**Exercise data**.
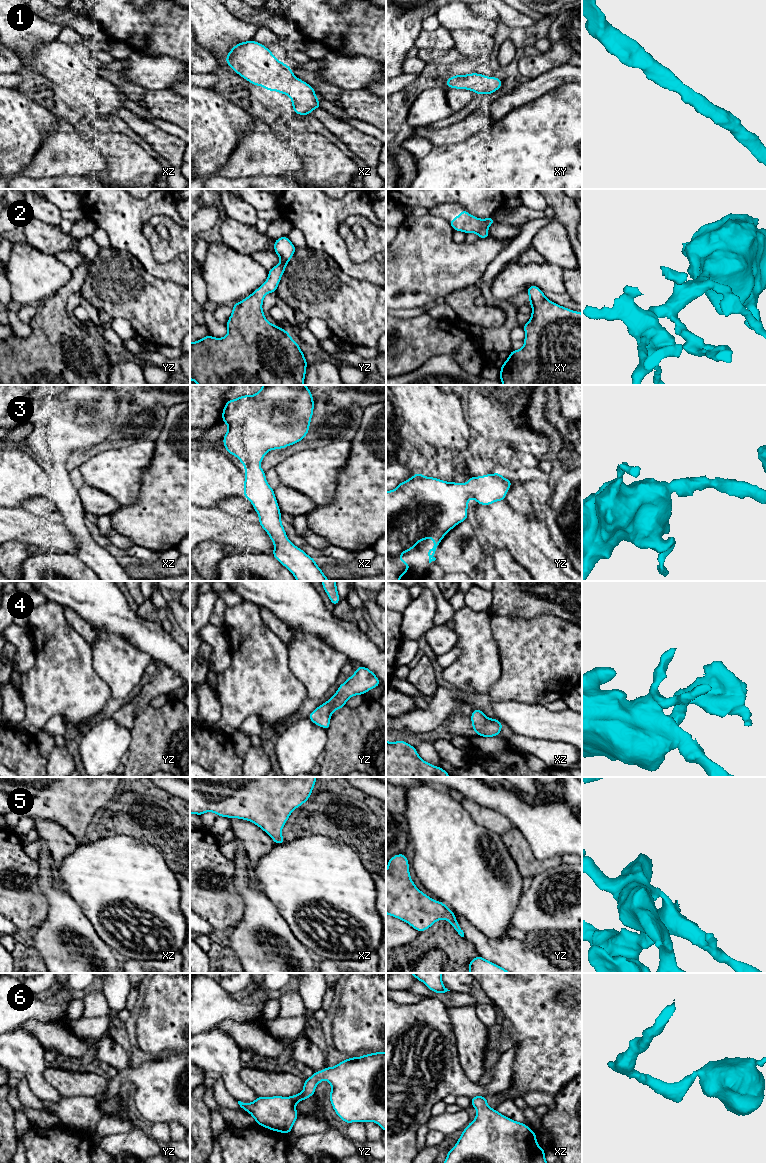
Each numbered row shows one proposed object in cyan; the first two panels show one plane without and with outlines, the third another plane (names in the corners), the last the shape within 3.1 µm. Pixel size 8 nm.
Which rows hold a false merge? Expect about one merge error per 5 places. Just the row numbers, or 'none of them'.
none of them

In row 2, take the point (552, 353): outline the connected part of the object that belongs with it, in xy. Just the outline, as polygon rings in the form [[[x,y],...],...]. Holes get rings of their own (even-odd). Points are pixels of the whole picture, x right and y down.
[[[536,285],[527,289],[532,307],[530,320],[523,325],[524,346],[512,350],[500,368],[503,385],[582,385],[582,313],[550,301]]]

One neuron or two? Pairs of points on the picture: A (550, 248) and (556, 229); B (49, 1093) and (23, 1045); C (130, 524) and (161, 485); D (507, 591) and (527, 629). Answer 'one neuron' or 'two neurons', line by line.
A: one neuron
B: one neuron
C: one neuron
D: two neurons

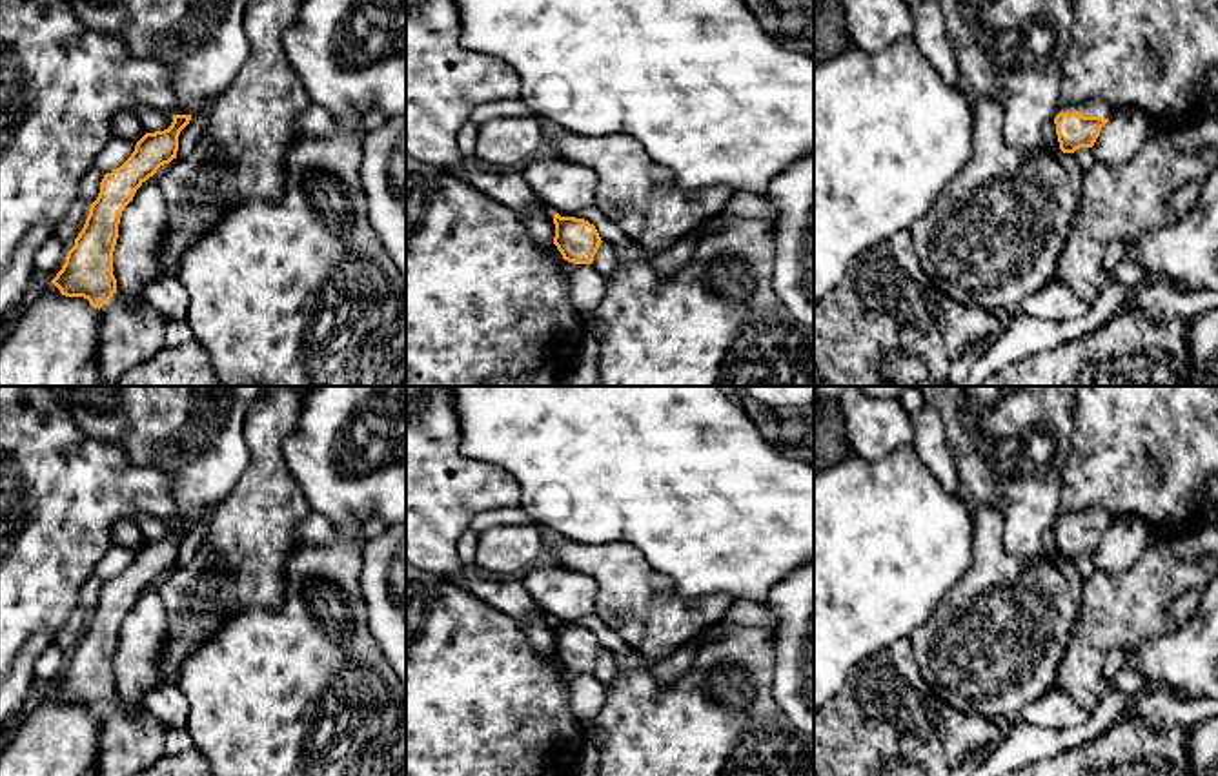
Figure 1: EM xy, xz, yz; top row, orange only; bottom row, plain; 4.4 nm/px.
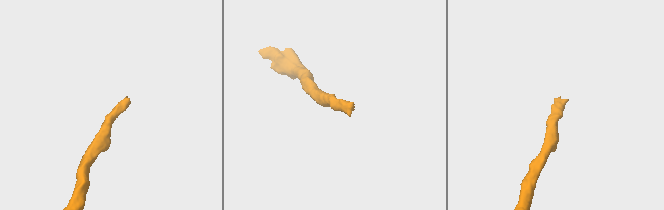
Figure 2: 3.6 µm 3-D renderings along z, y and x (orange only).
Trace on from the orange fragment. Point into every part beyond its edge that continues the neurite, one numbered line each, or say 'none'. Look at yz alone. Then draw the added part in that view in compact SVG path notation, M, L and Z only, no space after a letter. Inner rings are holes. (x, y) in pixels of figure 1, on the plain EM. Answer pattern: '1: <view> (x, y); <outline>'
1: yz (1087, 516); M1083 508L1080 512L1069 512L1060 516L1058 521L1076 521L1076 519L1080 519L1083 525L1100 525L1100 526L1111 526L1114 523L1114 517L1107 508Z

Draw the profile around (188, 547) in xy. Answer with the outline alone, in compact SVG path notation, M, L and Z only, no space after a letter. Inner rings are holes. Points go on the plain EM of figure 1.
M197 521L195 525L191 525L189 532L178 543L177 565L188 565L208 539L208 534L208 521Z

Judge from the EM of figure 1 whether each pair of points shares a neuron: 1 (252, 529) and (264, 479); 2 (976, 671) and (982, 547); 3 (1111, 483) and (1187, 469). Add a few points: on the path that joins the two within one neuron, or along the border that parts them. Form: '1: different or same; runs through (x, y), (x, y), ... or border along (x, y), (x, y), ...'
1: same; runs through (261, 516), (264, 492)
2: same; runs through (982, 640), (982, 578)
3: same; runs through (1129, 483), (1155, 483), (1162, 489), (1169, 481)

**Activity**. Could you copy every record above exactly, leaving out the pictures?

**Task response**.
Each numbered row shows one proposed object in cyan; the first two panels show one plane without and with outlines, the third another plane (names in the corners), the last the shape within 3.1 µm. Pixel size 8 nm.
Which rows hold a false merge? Expect about one merge error per 5 places. Just the row numbers, or 'none of them'.
none of them

In row 2, take the point (552, 353): outline the connected part of the object that belongs with it, in xy. Just the outline, as polygon rings in the form [[[x,y],...],...]. Holes get rings of their own (even-odd). Points are pixels of the whole picture, x right and y down.
[[[536,285],[527,289],[532,307],[530,320],[523,325],[524,346],[512,350],[500,368],[503,385],[582,385],[582,313],[550,301]]]

One neuron or two? Pairs of points on the picture: A (550, 248) and (556, 229); B (49, 1093) and (23, 1045); C (130, 524) and (161, 485); D (507, 591) and (527, 629). Answer 'one neuron' or 'two neurons', line by line.
A: one neuron
B: one neuron
C: one neuron
D: two neurons

Figure 1: EM xy, xz, yz; top row, orange only; bottom row, plain; 4.4 nm/px.
Figure 2: 3.6 µm 3-D renderings along z, y and x (orange only).
Trace on from the orange fragment. Point into every part beyond its edge that continues the neurite, one numbered line each, or say 'none'. Look at yz alone. Then draw the added part in that view in compact SVG path notation, M, L and Z only, no space after a letter. Inner rings are holes. (x, y) in pixels of figure 1, on the plain EM. Answer pattern: '1: <view> (x, y); <outline>'
1: yz (1087, 516); M1083 508L1080 512L1069 512L1060 516L1058 521L1076 521L1076 519L1080 519L1083 525L1100 525L1100 526L1111 526L1114 523L1114 517L1107 508Z

Draw the profile around (188, 547) in xy. Answer with the outline alone, in compact SVG path notation, M, L and Z only, no space after a letter. Inner rings are holes. Points go on the plain EM of figure 1.
M197 521L195 525L191 525L189 532L178 543L177 565L188 565L208 539L208 534L208 521Z

Judge from the EM of figure 1 whether each pair of points shares a neuron: 1 (252, 529) and (264, 479); 2 (976, 671) and (982, 547); 3 (1111, 483) and (1187, 469). Add a few points: on the path that joins the two within one neuron, or along the border that parts them. Form: '1: different or same; runs through (x, y), (x, y), ... or border along (x, y), (x, y), ...'
1: same; runs through (261, 516), (264, 492)
2: same; runs through (982, 640), (982, 578)
3: same; runs through (1129, 483), (1155, 483), (1162, 489), (1169, 481)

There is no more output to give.